The moves reflect a commodity supply crisis hiding in plain sight: around one third of global seaborne fertiliser trade — roughly 16 million tonnes — passes through the Strait of Hormuz, including 43% of seaborne urea exports, 44% of sulphur, and over a quarter of traded ammonia.

The losers: Steel, airlines and construction

On the other side of the ledger, the losses have been equally dramatic. Energy-intensive industries and businesses exposed to higher costs with little pricing power have been savaged.

Airlines have taken some of the heaviest punishment. Wizz Air — the Budapest-based low-cost carrier with heavy exposure to Central and Eastern European routes — has collapsed 31.2%.

Air France-KLM has lost 22.1% and easyJet has dropped 21.8%. All three face the same brutal arithmetic: jet fuel costs have surged, hedging programmes offer only partial and temporary protection, and there is limited ability to pass costs on to passengers quickly enough to protect earnings.

Steel producers have been hit with similar force. Salzgitter has fallen 27.9%, thyssenkrupp is down 27.3%, and ArcelorMittal has shed 19.1%, joined by stainless steel specialist Aperam, which has dropped 24.5%.

Steel production ranks among the most energy-intensive industrial processes on earth, and mills operating on thin margins face an immediate profitability crisis when gas prices surge 60% in such a short period.

Spanish engineering contractor Técnicas Reunidas has dropped 23.7%, a casualty of its deep exposure to Middle Eastern energy infrastructure projects now thrown into uncertainty by the conflict.

Construction group Webuild has fallen 26.6%, reflecting broader fears that an energy-driven slowdown will freeze infrastructure investment across Europe’s most exposed economies.

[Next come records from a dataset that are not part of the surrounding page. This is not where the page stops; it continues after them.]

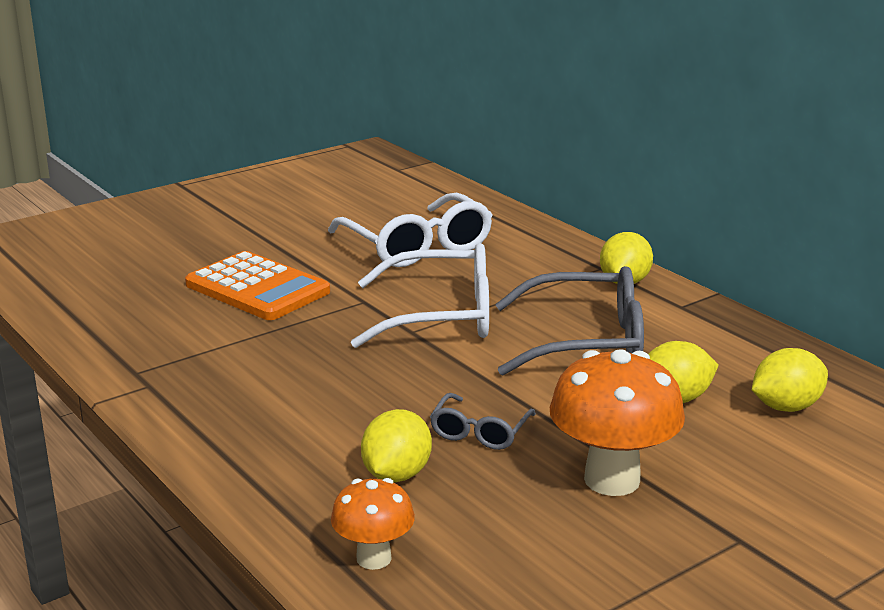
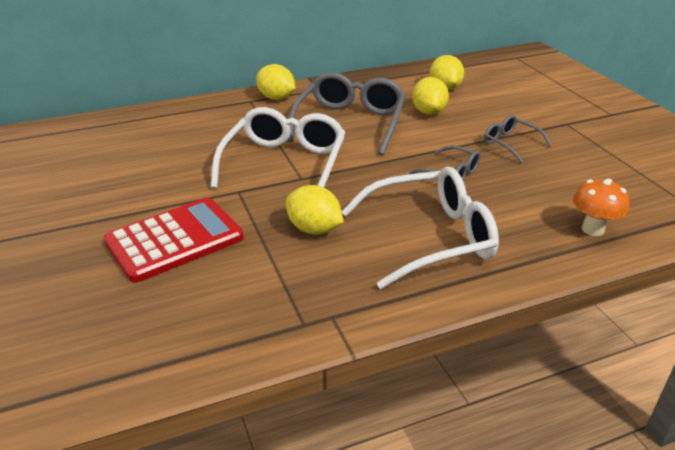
camera: 75 degrees left, 10 degrees up
orange calculator [185,251,330,320] -> red calculator [104,198,244,282]
white glasses [328,192,492,267] -> white glasses moved to [342,166,499,289]
yellow lemon [361,409,432,482] -> yellow lemon moved to [286,185,344,234]
orange mushroom [550,349,685,496] -> grey glasses [484,115,552,163]

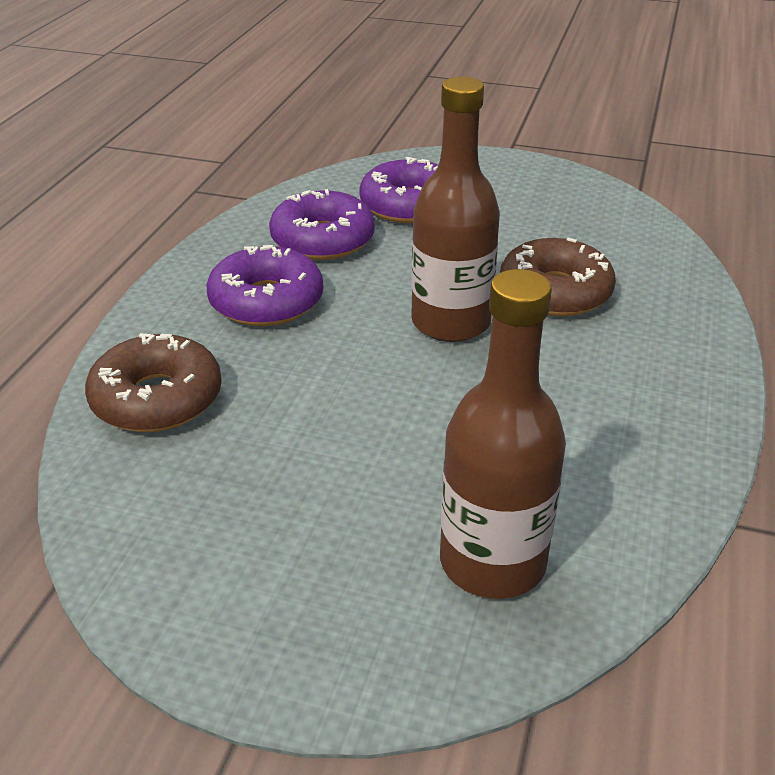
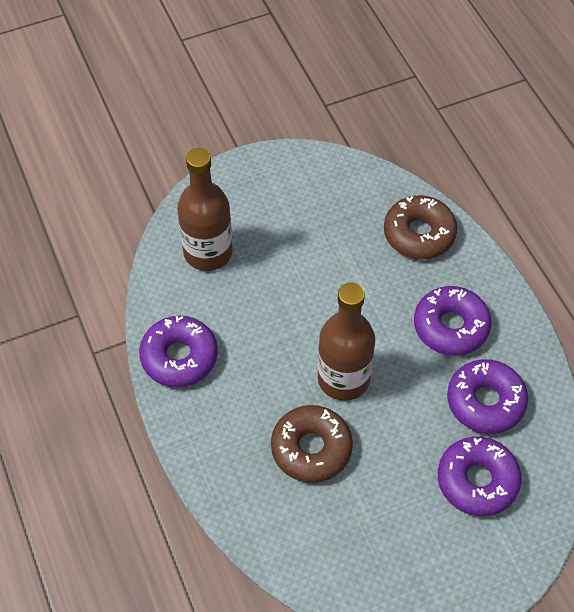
camera: 140 degrees right, 20 degrees up
none -> purple donut [139,316,218,387]

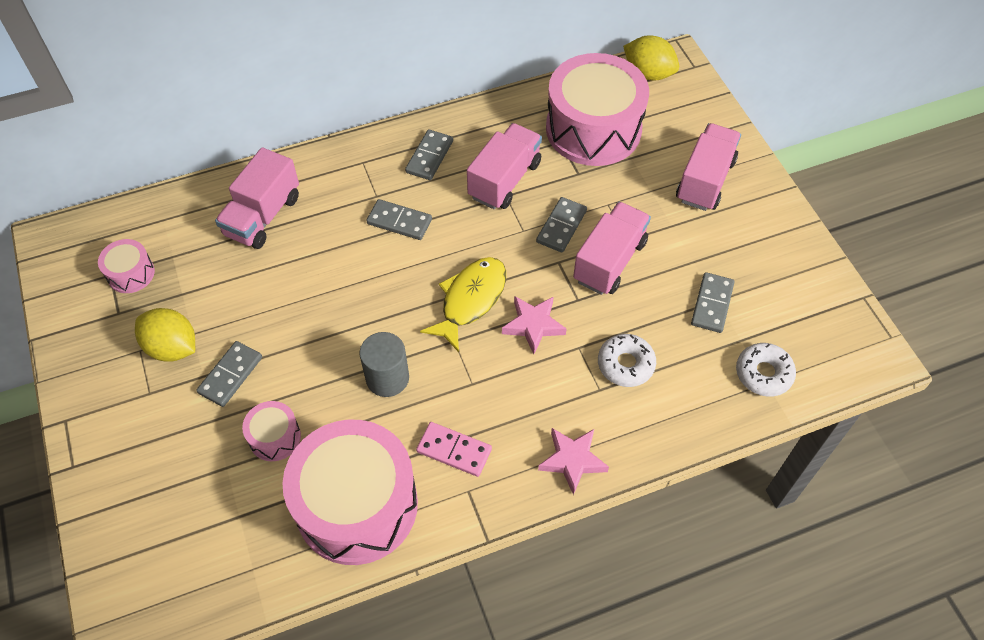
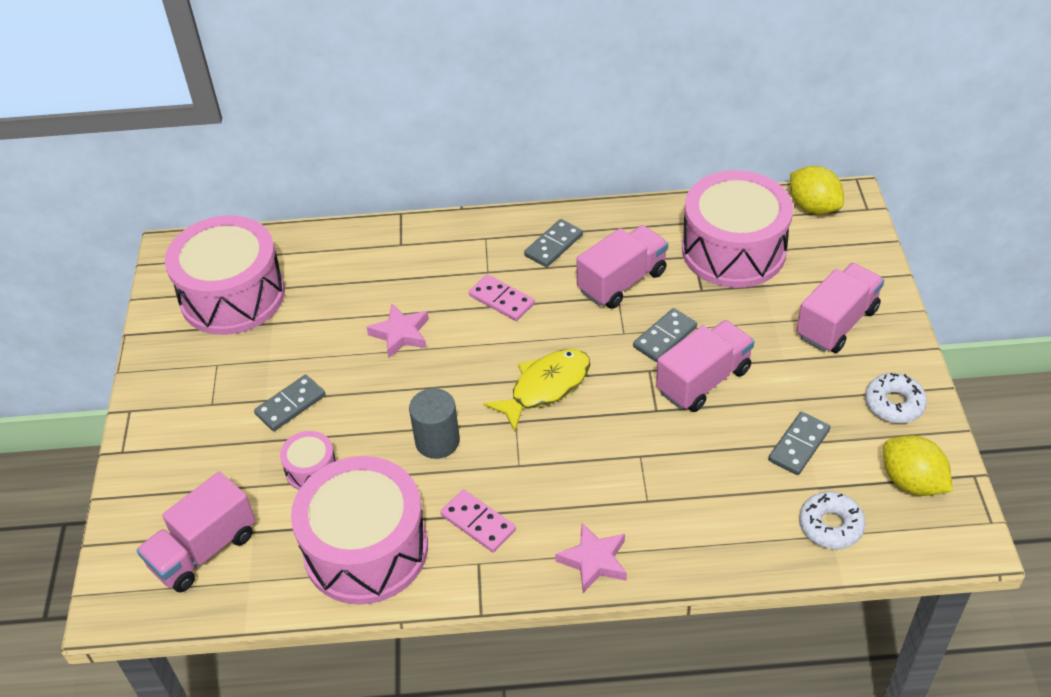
camera: 20 degrees right, 10 degrees down
pink drum [98,239,155,293] -> pink drum [165,215,285,335], size x2.27
yellow lemon [135,308,195,361] -> yellow lemon moved to [883,436,953,496]
pink truck [215,147,299,249] -> pink truck moved to [137,471,255,592]
grey domino [366,199,432,240] -> pink domino [469,274,535,321]
pink star [502,296,567,354] -> pink star moved to [366,304,429,358]
white donut [598,334,656,387] -> white donut moved to [865,373,927,424]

Mining company Hochschild rounds out the list, down 21%, rising energy costs compress margins and risk appetite for smaller extractive names evaporates.

Europe enters this crisis in a structurally vulnerable position.

Despite having dramatically reduced its dependence on Russian pipeline gas since the invasion of Ukraine, the continent remains acutely sensitive to energy supply disruptions — and gas storage levels heading into 2026 offer less of a buffer than in prior years.